== Task item ==
Every line from the line containing "Beobachtungen von SAO 244567, die über" through the final line below must be returned exactly, and no other line.

Collected data
##############################
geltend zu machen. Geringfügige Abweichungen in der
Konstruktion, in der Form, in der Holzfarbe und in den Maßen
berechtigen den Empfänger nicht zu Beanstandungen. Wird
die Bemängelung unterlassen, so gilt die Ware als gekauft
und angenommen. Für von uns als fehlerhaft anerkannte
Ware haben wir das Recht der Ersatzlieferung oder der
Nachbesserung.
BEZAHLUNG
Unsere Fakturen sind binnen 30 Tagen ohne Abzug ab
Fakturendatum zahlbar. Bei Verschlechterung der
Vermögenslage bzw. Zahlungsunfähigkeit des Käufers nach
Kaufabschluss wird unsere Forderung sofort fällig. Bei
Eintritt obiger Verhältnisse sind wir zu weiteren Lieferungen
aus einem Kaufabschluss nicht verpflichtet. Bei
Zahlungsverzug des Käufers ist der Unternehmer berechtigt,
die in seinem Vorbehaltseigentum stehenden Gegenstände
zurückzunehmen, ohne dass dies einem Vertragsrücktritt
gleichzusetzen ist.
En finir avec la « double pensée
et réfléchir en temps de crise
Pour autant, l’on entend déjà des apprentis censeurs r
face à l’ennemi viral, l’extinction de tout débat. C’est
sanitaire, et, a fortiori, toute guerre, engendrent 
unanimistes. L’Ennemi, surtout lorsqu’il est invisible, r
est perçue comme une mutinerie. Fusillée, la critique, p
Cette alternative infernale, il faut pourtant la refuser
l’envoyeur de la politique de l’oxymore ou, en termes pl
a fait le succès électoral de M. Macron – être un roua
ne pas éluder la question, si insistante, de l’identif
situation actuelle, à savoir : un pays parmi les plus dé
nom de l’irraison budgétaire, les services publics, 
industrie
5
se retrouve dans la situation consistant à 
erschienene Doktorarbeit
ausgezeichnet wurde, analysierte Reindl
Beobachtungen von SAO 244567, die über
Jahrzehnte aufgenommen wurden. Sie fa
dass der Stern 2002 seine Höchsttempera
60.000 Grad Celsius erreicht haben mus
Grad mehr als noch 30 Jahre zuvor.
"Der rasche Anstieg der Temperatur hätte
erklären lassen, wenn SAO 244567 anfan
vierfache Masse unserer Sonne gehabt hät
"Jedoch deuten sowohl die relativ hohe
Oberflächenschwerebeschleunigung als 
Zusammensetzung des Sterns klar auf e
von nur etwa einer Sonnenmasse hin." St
##############################
== Solution for this exercise ==
Beobachtungen von SAO 244567, die über
Jahrzehnte aufgenommen wurden. Sie fa
dass der Stern 2002 seine Höchsttempera
60.000 Grad Celsius erreicht haben mus
Grad mehr als noch 30 Jahre zuvor.
"Der rasche Anstieg der Temperatur hätte
erklären lassen, wenn SAO 244567 anfan
vierfache Masse unserer Sonne gehabt hät
"Jedoch deuten sowohl die relativ hohe
Oberflächenschwerebeschleunigung als 
Zusammensetzung des Sterns klar auf e
von nur etwa einer Sonnenmasse hin." St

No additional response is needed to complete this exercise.